**STATED GOAL A:** According to the Krispy Kreme Form 8-K filing, what is the date of the earliest event reported?
**STATED GOAL B:** Pick up the Krispy Kreme Form 8-K filing right after its last sentence and carry it on.

BEGIN SOURCE TEXT

UNITED STATES SECURITIES AND EXCHANGE COMMISSION
Washington, D.C. 20549
 
FORM 8-K
 
CURRENT REPORT
 
PURSUANT TO SECTION 13 OR 15(d) OF THE SECURITIES EXCHANGE ACT OF 1934
 
Date of Report (Date of earliest event reported): January 28, 2011
 
Krispy Kreme Doughnuts, Inc.
(Exact name of registrant as specified in its charter)
 
Commission File Number 001-16485
 
North Carolina 56-2169715
(State or other jurisdiction of (I.R.S. Employer
incorporation or organization) Identification No.)
   
370 Knollwood Street, Winston-Salem, North 27103
Carolina (Zip Code)
(Address of principal executive offices)  

Registrant’s telephone number, including area code: (336) 725-2981
 
Check the appropriate box below if the Form 8-K filing is intended to simultaneously satisfy the filing obligation of the registrant under any of the following provisions:
 
¨      
Written communications pursuant to Rule 425 under the Securities Act (17 CFR 230.425)
     
¨  
Soliciting material pursuant to Rule 14a-12 under the Exchange Act (17 CFR 240.14a-12)
     
¨  
Pre-commencement communications pursuant to Rule 14d-2(b) under the Exchange Act (17 CFR 240.14d-2(b))
     
¨  
Pre-commencement communications pursuant to Rule 13e-4(c) under the Exchange Act (17 CFR 240.13e-4(c))

END SOURCE TEXT
BEGIN RECORDS SHOWN

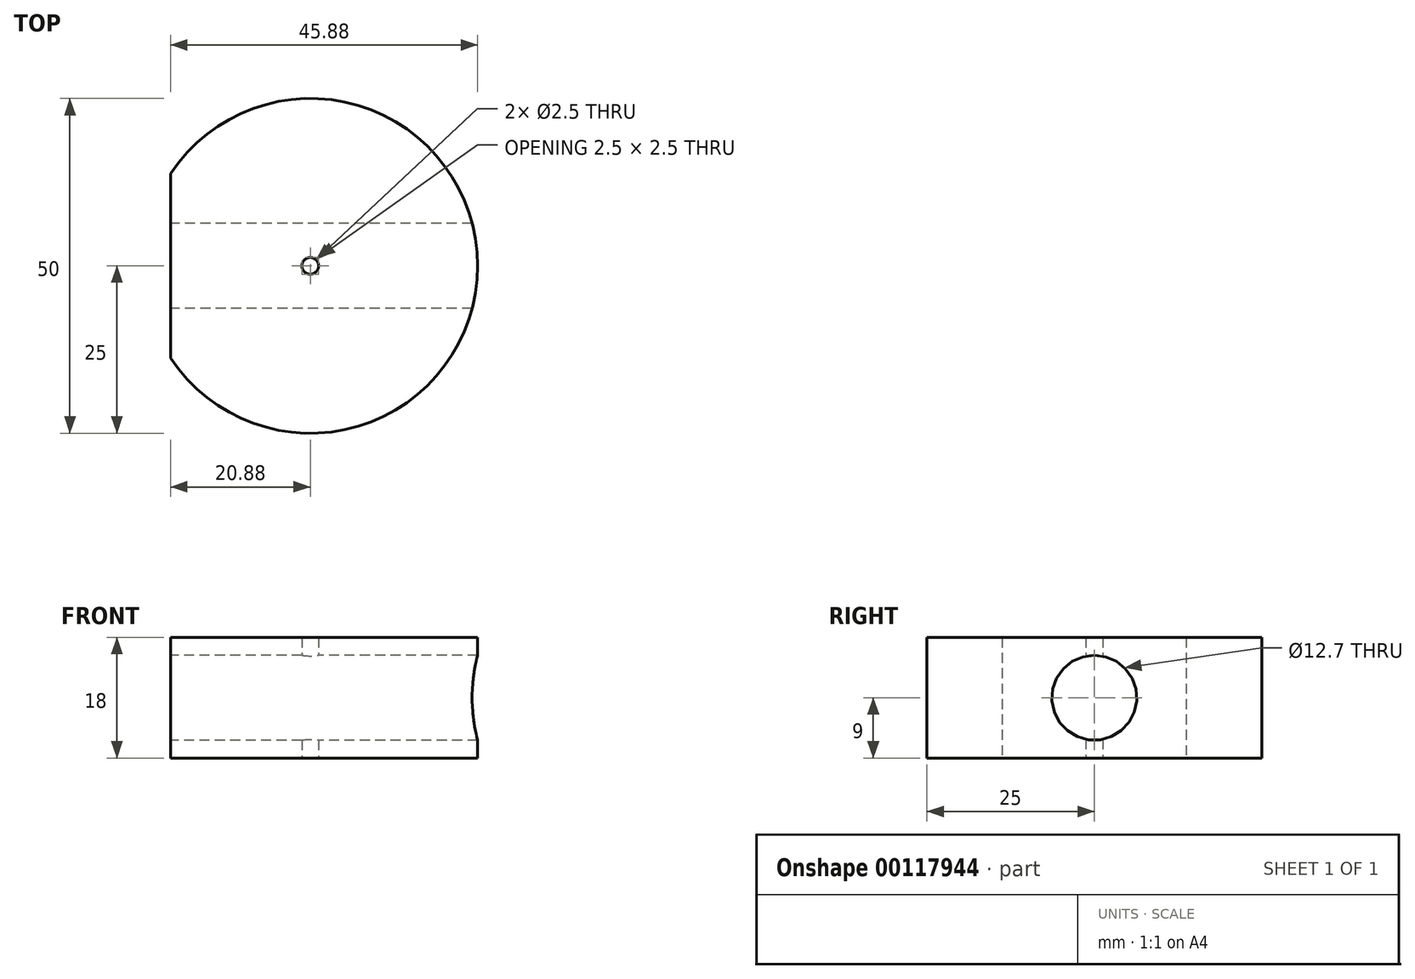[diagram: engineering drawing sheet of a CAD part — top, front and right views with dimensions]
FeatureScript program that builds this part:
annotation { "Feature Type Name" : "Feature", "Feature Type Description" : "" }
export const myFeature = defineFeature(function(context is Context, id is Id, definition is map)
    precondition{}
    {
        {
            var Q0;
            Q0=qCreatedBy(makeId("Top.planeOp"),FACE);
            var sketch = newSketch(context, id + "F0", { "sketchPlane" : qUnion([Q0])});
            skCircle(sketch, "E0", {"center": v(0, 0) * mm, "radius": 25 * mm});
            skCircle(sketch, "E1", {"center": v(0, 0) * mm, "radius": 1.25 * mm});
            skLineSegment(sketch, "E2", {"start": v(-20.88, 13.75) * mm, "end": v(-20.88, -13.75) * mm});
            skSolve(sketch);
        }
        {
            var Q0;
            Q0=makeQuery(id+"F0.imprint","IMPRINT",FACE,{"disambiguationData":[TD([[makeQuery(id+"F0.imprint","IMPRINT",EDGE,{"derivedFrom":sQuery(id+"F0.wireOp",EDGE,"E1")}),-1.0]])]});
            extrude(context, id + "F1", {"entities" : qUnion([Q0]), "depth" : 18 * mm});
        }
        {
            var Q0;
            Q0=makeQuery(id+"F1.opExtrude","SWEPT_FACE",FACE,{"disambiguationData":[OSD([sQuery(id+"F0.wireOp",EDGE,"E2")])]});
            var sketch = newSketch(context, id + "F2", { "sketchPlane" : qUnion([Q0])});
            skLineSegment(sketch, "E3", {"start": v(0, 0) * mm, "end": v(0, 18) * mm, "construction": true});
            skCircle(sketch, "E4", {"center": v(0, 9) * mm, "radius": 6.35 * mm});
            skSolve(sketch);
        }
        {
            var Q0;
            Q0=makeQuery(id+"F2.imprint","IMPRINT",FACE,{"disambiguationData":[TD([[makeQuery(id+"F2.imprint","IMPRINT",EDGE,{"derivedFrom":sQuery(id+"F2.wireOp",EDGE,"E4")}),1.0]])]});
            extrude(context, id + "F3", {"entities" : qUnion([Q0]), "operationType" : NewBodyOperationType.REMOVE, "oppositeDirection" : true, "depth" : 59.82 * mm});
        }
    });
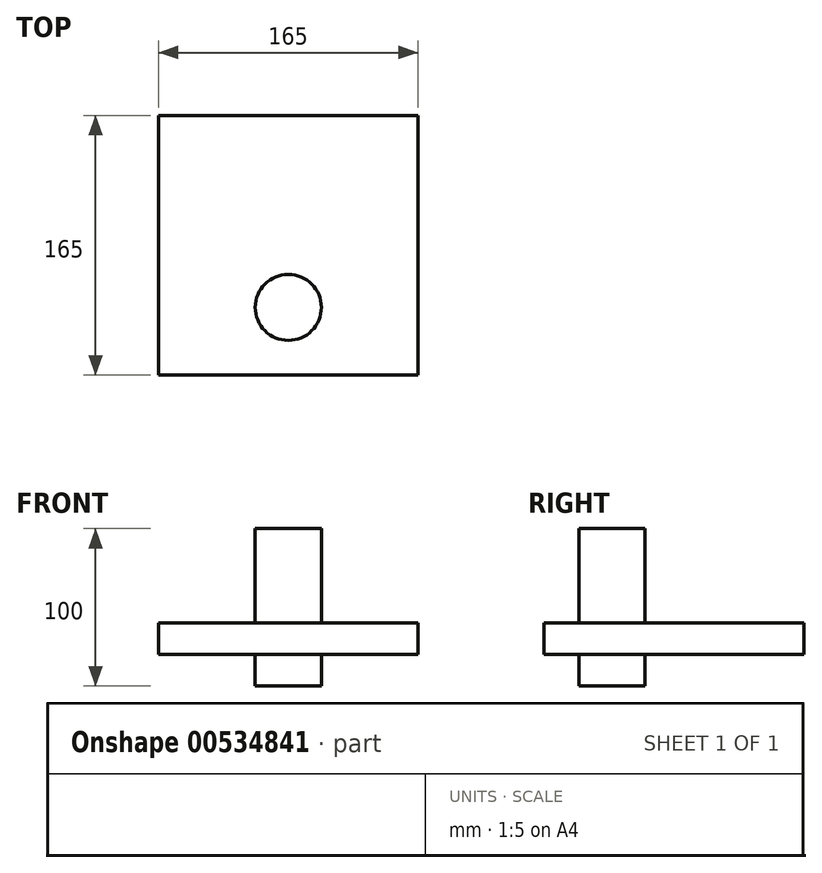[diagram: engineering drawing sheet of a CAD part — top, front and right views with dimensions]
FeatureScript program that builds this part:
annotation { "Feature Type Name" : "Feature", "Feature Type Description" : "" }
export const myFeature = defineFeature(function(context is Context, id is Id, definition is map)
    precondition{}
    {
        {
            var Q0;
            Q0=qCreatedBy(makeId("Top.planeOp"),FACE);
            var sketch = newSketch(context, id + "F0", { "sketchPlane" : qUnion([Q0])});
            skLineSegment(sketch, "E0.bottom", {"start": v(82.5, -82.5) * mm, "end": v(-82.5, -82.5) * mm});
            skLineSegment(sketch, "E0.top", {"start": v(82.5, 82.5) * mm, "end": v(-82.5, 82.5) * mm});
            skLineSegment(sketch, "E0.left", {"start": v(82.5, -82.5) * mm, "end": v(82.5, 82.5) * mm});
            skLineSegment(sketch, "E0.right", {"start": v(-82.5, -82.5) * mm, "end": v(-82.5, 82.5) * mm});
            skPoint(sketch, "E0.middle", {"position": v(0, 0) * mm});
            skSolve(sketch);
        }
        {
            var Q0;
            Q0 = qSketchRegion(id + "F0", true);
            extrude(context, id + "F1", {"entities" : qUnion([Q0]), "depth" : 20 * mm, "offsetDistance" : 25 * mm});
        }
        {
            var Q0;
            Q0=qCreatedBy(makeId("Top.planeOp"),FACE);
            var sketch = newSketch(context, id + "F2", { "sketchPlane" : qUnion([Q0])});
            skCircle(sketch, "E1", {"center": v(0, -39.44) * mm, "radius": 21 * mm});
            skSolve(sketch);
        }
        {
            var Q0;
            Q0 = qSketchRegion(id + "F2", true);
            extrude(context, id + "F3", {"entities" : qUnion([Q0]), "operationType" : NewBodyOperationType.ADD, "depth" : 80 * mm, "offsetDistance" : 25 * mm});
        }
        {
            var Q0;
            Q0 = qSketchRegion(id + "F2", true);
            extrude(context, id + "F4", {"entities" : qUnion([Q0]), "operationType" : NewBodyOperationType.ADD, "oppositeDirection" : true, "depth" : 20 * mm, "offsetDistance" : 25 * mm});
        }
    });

END RECORDS SHOWN

**EXERCISE OUTPUT A:** January 28, 2011

**EXERCISE OUTPUT B:**
 

 

Item 1.01 Entry Into a Material Definitive Agreement
 
On January 28, 2011, Krispy Kreme Doughnut Corporation (“KKDC”), the principal operating subsidiary of Krispy Kreme Doughnuts, Inc. (“KKDI” and, together with KKDC and its other subsidiaries, the “Company”) entered into a $60 million secured credit agreement (the “Credit Agreement”) by and among KKDC, KKDI, the subsidiary guarantors party thereto (the “Subsidiary Guarantors”), the lenders named therein and Wells Fargo Bank, National Association as administrative agent (the “Agent”), comprised of a $25 million revolving credit facility and a $35 million term loan. The term loan amortizes in quarterly installments of $583,333 beginning on March 31, 2011, with a final payment of the remaining term loan balance due at the maturity of the new facility in January 2016. The new facility may be retired without penalty at any time.
 
Proceeds of the term loan were used to repay the approximately $35 million outstanding balance under KKDC’s prior credit facility (the “Prior Credit Facility”), which has been retired as described below. The revolving credit facility is intended to be used to support outstanding letters of credit, which currently total approximately $12.5 million, with the balance available for working capital and other general corporate needs, if any. The Company will record a pretax charge of approximately $1.4 million in the fourth quarter of fiscal 2011, ended January 30, 2011, representing the write-off of unamortized deferred financing costs related to the prior facility.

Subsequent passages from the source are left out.